Some of the many stresses students stumble upon at college. Photo Courtesy / Wikimedia Commons Some of the many stresses students stumble upon at college. Photo Courtesy / Wikimedia Commons
Some of the many stresses students stumble upon at college. Photo Courtesy / Wikimedia Commons
Some of the many stresses students stumble upon at college.
Photo Courtesy / Wikimedia Commons

By Glenn Williams
Staff Writer

In life, everyone can get angry; everyone can become upset and deterred from being their natural cheery selves.

In some cases, people can overwork themselves and do things they would entirely regret.

For me, I know this very well since I have a deplorable temper that can be triggered by certain words or if people that I am not close with touch my belongings.

Stress builds my temper up slowly. Thankfully, I have a slow temper that takes time to get anywhere, but I have ways to slow or halt the way of my temper.

Here are some things that I do to help calm my temper.

My first tactic is laughing at everything, taking as many things as possible as a joke.

As a semi-serious person myself, I try not to not let every little thing affect me. However, I laugh at so many things that come my way.

Allowing depression to get the best of a person is common.

Some may experience it through being lonesome, whether it is because they live on their own, or maybe their friend group isn’t as present as they normally are.

This may be build upon feeling jaded, laughing and making more friends.

Whatever the case may be, feel free to email me.

I would love to make a new friend or just to help someone in any way possible.

Fear is the first of many foes and while it doesn’t look like it can draw up stress, either directly or indirectly.

To counter this, I just try to find the positives in many bad outcomes and smile about it.

It sounds dumb in theory and in practice and then there are many things that don’t have positive solutions, but I always keep trying.

I’m going to tell a secret.

Last semester I was not sure that I would come back to ESU because of my suspension.

It was either I come back this spring or you come back next spring, when all my friends would have graduated and moved on from this school.

As hard as this was for me, I found the positive outlook, that I could stay home in Philadelphia and try to get a job, earn up and maybe surprise my friends here.

Doing my best and considering that these were my options were very hard decisions and thoughts that I had to live with, but I have survived and made it back on to normal status.

Do not over think situations and blow them out of proportion.

For the most part, this is very hard to control.

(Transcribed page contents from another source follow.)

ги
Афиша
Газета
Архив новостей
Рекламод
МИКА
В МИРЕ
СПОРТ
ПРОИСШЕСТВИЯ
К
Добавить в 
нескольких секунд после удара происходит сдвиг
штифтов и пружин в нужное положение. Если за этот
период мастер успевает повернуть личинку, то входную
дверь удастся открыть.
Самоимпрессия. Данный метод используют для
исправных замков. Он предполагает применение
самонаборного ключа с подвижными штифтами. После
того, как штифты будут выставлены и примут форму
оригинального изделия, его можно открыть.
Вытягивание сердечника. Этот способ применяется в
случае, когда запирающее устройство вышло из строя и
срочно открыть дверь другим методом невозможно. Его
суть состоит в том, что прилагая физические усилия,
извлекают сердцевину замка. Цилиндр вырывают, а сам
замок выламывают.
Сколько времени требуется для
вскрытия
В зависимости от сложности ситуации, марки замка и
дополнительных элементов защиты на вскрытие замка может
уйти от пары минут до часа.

It requires a major part of control of your temper, as I stated before in my last article, I have a very bad temper that I can work on and sometimes I can blow things out of proportion.

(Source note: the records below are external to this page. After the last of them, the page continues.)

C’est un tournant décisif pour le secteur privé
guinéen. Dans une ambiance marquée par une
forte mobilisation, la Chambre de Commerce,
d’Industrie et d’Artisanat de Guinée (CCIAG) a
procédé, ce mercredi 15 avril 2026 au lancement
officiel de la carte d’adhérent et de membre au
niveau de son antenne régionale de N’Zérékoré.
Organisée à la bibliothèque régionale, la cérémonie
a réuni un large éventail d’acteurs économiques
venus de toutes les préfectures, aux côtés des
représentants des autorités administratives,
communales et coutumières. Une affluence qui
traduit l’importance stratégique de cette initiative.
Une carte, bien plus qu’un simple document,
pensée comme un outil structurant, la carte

I don’t inherently mean I would want to.

Take the time to analyze everything that you see, everything that happened and this will, in turn, help you not overstress.

Couples tend to fight on the premise that they do not listen or when they are displaying facts or arguing they are always blaming the partner instead of asking the question, “what I should have done?”

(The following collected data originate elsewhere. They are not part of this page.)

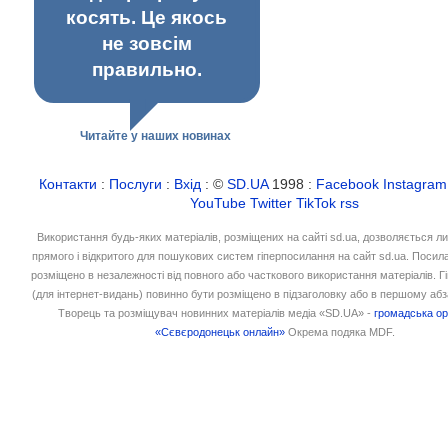
косять. Це якось
не зовсім
правильно.
Читайте у наших новинах
Контакти
:
Послуги
:
Вхід
: ©
SD.UA
1998 :
Facebook
Instagram
YouTube
Twitter
TikTok
rss
Використання будь-яких матеріалів, розміщених на сайті sd.ua, дозволяється л
прямого і відкритого для пошукових систем гіперпосилання на сайт sd.ua. Посил
розміщено в незалежності від повного або часткового використання матеріалів. 
(для інтернет-видань) повинно бути розміщено в підзаголовку або в першому абз
Творець та розміщувач новинних матеріалів медіа «SD.UA» -
громадська ор
«Сєвєродонецьк онлайн»
Окрема подяка MDF.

When you get into a fight or an argument, what you try to do is look at the problem or any life situation from their point of view. Then, you think of your point of view and figure out what was wrong on both sides.

At the end, you try to figure out what you could have done better.

Take time for yourself to breathe and do some things for yourself.

When you take time for yourself, you make yourself the most important person.

Not to put it in a bad way, but everyone can use some time apart or sometime alone to themselves.

We need this to feel better about ourselves, or just to build some confidence and feel better about ourselves.

What I like to do is try and experiment with different things, some things fail, some work.

Treat yourself to something nice.

Go for something better than you usually do.

Make sure you can look at the world with a much better perspective than when you left to do things by yourself.